(Beginning of DATASET CONTENT)

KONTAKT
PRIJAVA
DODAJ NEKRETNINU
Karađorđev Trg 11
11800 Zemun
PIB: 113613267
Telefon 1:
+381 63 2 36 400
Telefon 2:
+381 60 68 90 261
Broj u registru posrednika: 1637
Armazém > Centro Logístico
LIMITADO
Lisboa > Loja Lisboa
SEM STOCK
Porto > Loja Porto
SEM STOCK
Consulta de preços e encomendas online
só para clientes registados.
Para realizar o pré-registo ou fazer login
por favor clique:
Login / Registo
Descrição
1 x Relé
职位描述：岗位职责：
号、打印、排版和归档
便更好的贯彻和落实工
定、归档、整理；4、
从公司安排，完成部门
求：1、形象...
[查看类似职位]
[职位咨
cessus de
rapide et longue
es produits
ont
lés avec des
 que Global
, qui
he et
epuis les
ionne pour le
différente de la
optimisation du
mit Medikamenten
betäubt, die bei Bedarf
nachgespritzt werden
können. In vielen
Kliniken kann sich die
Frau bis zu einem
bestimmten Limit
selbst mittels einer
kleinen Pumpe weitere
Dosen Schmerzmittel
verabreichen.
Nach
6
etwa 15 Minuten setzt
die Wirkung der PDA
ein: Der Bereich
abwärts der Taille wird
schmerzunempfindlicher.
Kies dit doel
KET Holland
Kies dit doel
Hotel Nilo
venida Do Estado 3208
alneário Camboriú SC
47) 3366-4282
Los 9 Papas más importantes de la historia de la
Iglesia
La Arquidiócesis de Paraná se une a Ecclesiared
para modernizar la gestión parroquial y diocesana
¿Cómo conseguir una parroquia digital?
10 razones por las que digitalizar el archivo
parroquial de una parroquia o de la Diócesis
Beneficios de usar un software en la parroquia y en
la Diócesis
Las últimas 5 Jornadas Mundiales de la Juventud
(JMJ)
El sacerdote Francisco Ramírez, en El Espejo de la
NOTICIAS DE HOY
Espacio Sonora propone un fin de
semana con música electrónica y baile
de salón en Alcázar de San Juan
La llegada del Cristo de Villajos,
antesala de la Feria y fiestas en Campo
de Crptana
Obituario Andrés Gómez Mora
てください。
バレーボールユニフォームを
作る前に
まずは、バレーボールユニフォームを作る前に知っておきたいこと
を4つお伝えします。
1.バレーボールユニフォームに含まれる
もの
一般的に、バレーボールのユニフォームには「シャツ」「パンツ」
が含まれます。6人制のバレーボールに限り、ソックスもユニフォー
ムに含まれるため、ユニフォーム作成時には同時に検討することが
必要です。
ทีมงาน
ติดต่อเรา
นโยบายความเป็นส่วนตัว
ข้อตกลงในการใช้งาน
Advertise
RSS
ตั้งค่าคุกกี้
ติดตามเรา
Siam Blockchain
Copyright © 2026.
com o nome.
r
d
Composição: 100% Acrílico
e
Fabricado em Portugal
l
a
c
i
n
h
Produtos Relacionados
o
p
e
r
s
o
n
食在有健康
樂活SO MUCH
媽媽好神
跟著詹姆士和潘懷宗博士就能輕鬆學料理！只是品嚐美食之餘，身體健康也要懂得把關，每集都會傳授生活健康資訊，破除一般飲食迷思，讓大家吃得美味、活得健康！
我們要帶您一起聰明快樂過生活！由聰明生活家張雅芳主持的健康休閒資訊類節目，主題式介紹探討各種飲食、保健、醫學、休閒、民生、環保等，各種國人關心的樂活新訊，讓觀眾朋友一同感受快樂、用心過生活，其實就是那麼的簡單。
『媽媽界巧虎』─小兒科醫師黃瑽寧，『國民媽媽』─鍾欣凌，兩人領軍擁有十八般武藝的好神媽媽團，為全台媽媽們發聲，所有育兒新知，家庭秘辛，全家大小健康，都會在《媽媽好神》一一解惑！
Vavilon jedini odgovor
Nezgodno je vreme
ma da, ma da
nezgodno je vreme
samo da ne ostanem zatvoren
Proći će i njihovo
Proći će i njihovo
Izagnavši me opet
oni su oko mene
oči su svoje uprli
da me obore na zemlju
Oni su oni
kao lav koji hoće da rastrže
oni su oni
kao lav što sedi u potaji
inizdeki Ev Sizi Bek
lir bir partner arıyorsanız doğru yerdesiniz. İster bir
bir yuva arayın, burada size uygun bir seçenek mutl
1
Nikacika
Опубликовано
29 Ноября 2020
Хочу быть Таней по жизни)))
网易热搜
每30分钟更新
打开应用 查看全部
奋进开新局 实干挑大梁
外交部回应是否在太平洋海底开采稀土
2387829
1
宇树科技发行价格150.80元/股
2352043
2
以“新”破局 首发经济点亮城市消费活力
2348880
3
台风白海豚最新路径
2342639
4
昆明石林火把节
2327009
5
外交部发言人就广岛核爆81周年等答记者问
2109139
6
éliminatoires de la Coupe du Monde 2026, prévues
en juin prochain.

(End of DATASET CONTENT)

## PROBLEM REQUIREMENTS
Once more, give all the records exactly as they were written.

## EXPECTED ANSWER
KONTAKT
PRIJAVA
DODAJ NEKRETNINU
Karađorđev Trg 11
11800 Zemun
PIB: 113613267
Telefon 1:
+381 63 2 36 400
Telefon 2:
+381 60 68 90 261
Broj u registru posrednika: 1637
Armazém > Centro Logístico
LIMITADO
Lisboa > Loja Lisboa
SEM STOCK
Porto > Loja Porto
SEM STOCK
Consulta de preços e encomendas online
só para clientes registados.
Para realizar o pré-registo ou fazer login
por favor clique:
Login / Registo
Descrição
1 x Relé
职位描述：岗位职责：
号、打印、排版和归档
便更好的贯彻和落实工
定、归档、整理；4、
从公司安排，完成部门
求：1、形象...
[查看类似职位]
[职位咨
cessus de
rapide et longue
es produits
ont
lés avec des
 que Global
, qui
he et
epuis les
ionne pour le
différente de la
optimisation du
mit Medikamenten
betäubt, die bei Bedarf
nachgespritzt werden
können. In vielen
Kliniken kann sich die
Frau bis zu einem
bestimmten Limit
selbst mittels einer
kleinen Pumpe weitere
Dosen Schmerzmittel
verabreichen.
Nach
6
etwa 15 Minuten setzt
die Wirkung der PDA
ein: Der Bereich
abwärts der Taille wird
schmerzunempfindlicher.
Kies dit doel
KET Holland
Kies dit doel
Hotel Nilo
venida Do Estado 3208
alneário Camboriú SC
47) 3366-4282
Los 9 Papas más importantes de la historia de la
Iglesia
La Arquidiócesis de Paraná se une a Ecclesiared
para modernizar la gestión parroquial y diocesana
¿Cómo conseguir una parroquia digital?
10 razones por las que digitalizar el archivo
parroquial de una parroquia o de la Diócesis
Beneficios de usar un software en la parroquia y en
la Diócesis
Las últimas 5 Jornadas Mundiales de la Juventud
(JMJ)
El sacerdote Francisco Ramírez, en El Espejo de la
NOTICIAS DE HOY
Espacio Sonora propone un fin de
semana con música electrónica y baile
de salón en Alcázar de San Juan
La llegada del Cristo de Villajos,
antesala de la Feria y fiestas en Campo
de Crptana
Obituario Andrés Gómez Mora
てください。
バレーボールユニフォームを
作る前に
まずは、バレーボールユニフォームを作る前に知っておきたいこと
を4つお伝えします。
1.バレーボールユニフォームに含まれる
もの
一般的に、バレーボールのユニフォームには「シャツ」「パンツ」
が含まれます。6人制のバレーボールに限り、ソックスもユニフォー
ムに含まれるため、ユニフォーム作成時には同時に検討することが
必要です。
ทีมงาน
ติดต่อเรา
นโยบายความเป็นส่วนตัว
ข้อตกลงในการใช้งาน
Advertise
RSS
ตั้งค่าคุกกี้
ติดตามเรา
Siam Blockchain
Copyright © 2026.
com o nome.
r
d
Composição: 100% Acrílico
e
Fabricado em Portugal
l
a
c
i
n
h
Produtos Relacionados
o
p
e
r
s
o
n
食在有健康
樂活SO MUCH
媽媽好神
跟著詹姆士和潘懷宗博士就能輕鬆學料理！只是品嚐美食之餘，身體健康也要懂得把關，每集都會傳授生活健康資訊，破除一般飲食迷思，讓大家吃得美味、活得健康！
我們要帶您一起聰明快樂過生活！由聰明生活家張雅芳主持的健康休閒資訊類節目，主題式介紹探討各種飲食、保健、醫學、休閒、民生、環保等，各種國人關心的樂活新訊，讓觀眾朋友一同感受快樂、用心過生活，其實就是那麼的簡單。
『媽媽界巧虎』─小兒科醫師黃瑽寧，『國民媽媽』─鍾欣凌，兩人領軍擁有十八般武藝的好神媽媽團，為全台媽媽們發聲，所有育兒新知，家庭秘辛，全家大小健康，都會在《媽媽好神》一一解惑！
Vavilon jedini odgovor
Nezgodno je vreme
ma da, ma da
nezgodno je vreme
samo da ne ostanem zatvoren
Proći će i njihovo
Proći će i njihovo
Izagnavši me opet
oni su oko mene
oči su svoje uprli
da me obore na zemlju
Oni su oni
kao lav koji hoće da rastrže
oni su oni
kao lav što sedi u potaji
inizdeki Ev Sizi Bek
lir bir partner arıyorsanız doğru yerdesiniz. İster bir
bir yuva arayın, burada size uygun bir seçenek mutl
1
Nikacika
Опубликовано
29 Ноября 2020
Хочу быть Таней по жизни)))
网易热搜
每30分钟更新
打开应用 查看全部
奋进开新局 实干挑大梁
外交部回应是否在太平洋海底开采稀土
2387829
1
宇树科技发行价格150.80元/股
2352043
2
以“新”破局 首发经济点亮城市消费活力
2348880
3
台风白海豚最新路径
2342639
4
昆明石林火把节
2327009
5
外交部发言人就广岛核爆81周年等答记者问
2109139
6
éliminatoires de la Coupe du Monde 2026, prévues
en juin prochain.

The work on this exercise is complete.